[Saved data entries]
|---|

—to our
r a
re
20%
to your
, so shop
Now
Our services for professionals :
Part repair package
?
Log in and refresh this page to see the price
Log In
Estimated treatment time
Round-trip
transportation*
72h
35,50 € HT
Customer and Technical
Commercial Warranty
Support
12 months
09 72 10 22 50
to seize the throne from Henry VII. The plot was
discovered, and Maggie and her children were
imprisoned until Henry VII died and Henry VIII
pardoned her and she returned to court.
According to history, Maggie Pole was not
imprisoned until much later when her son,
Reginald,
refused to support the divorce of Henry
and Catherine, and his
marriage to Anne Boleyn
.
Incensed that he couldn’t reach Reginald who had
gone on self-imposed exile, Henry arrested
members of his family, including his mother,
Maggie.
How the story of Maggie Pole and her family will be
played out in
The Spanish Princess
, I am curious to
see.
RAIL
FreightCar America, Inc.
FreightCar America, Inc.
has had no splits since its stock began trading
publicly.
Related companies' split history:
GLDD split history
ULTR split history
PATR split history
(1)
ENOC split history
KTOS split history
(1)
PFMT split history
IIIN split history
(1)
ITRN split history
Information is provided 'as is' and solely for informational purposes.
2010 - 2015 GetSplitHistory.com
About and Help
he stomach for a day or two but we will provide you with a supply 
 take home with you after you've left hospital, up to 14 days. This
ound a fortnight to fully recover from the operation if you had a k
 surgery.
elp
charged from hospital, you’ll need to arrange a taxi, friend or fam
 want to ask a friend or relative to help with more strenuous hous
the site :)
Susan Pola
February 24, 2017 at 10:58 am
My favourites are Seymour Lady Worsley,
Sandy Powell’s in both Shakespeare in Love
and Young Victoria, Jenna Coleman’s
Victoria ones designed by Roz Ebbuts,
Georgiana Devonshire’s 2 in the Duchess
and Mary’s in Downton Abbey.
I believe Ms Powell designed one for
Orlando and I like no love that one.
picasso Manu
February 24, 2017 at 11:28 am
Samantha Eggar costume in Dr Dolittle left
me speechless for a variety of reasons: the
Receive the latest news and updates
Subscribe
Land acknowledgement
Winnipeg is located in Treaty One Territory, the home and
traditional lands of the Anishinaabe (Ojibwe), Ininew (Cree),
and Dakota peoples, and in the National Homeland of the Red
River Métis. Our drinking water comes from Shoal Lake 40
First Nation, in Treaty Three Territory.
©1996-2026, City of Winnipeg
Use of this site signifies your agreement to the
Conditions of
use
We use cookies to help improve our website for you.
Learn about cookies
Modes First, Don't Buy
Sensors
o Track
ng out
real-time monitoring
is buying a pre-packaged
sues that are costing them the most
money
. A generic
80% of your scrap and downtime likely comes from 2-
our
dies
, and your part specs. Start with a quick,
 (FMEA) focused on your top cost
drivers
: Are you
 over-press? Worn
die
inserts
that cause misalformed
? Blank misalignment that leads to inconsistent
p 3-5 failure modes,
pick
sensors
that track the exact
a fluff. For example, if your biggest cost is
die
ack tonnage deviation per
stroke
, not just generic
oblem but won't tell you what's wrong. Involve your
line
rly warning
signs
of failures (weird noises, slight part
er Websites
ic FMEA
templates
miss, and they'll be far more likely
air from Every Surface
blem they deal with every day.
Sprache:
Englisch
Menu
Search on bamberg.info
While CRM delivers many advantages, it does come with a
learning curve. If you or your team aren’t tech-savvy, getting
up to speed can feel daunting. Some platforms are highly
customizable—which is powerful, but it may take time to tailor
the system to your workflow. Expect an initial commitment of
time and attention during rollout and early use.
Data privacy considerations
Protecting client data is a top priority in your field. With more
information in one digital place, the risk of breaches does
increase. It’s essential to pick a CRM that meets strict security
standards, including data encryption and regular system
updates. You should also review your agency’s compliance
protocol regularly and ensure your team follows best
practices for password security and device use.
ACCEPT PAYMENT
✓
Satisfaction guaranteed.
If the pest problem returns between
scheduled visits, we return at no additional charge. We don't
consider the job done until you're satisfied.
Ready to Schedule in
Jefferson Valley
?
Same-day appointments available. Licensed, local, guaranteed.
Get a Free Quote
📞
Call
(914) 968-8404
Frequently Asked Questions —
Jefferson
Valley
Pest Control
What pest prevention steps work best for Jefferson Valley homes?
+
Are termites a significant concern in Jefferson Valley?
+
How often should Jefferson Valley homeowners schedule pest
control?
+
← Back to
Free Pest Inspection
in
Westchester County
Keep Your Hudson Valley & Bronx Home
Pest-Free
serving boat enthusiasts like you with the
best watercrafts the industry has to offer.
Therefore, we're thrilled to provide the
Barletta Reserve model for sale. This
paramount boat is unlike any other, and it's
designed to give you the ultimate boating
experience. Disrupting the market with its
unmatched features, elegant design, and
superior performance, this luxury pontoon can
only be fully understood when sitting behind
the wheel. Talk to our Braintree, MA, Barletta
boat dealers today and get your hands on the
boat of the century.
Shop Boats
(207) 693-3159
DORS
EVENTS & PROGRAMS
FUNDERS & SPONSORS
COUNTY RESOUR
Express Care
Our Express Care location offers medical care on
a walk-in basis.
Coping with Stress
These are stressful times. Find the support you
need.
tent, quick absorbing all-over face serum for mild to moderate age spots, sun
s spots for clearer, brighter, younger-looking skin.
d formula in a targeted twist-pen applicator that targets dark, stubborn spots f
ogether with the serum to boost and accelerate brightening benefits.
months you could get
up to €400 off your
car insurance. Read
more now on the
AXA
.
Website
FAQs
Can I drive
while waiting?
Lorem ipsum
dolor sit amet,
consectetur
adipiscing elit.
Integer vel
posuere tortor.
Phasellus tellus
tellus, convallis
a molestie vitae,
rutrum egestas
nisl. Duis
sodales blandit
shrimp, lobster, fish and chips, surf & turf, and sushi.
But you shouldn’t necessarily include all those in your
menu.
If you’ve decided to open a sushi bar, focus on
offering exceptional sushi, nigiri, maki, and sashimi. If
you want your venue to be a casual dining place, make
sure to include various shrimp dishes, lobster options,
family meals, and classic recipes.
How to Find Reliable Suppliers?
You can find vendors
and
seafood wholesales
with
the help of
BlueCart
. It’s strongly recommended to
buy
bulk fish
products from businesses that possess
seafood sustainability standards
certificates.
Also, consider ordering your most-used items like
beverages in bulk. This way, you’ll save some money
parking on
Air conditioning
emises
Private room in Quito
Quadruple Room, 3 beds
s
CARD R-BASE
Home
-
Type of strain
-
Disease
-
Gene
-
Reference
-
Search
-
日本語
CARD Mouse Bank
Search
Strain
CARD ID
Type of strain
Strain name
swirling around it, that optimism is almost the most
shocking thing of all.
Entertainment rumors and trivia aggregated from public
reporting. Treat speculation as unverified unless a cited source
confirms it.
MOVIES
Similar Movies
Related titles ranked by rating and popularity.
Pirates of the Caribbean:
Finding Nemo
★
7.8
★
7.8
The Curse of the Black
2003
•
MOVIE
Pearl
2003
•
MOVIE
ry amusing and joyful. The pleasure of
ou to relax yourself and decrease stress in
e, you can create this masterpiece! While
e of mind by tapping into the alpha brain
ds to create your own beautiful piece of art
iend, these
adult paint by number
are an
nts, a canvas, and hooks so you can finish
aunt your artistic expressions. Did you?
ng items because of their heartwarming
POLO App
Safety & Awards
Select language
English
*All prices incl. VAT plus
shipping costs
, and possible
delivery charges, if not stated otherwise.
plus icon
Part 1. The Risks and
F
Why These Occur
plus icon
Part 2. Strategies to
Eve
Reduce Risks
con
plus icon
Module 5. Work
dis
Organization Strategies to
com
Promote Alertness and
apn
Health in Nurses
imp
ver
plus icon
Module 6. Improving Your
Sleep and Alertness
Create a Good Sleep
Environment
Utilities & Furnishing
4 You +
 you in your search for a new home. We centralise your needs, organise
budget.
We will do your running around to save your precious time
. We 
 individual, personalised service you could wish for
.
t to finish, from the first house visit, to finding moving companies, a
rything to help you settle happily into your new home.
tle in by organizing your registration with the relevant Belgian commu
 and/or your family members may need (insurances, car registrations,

|---|

Each line above from the one with "confirms it." up to and including the one with "nts, a canvas, and hooks so you can finish" must be set down exactly, and no line outside that span may appear.

confirms it.
MOVIES
Similar Movies
Related titles ranked by rating and popularity.
Pirates of the Caribbean:
Finding Nemo
★
7.8
★
7.8
The Curse of the Black
2003
•
MOVIE
Pearl
2003
•
MOVIE
ry amusing and joyful. The pleasure of
ou to relax yourself and decrease stress in
e, you can create this masterpiece! While
e of mind by tapping into the alpha brain
ds to create your own beautiful piece of art
iend, these
adult paint by number
are an
nts, a canvas, and hooks so you can finish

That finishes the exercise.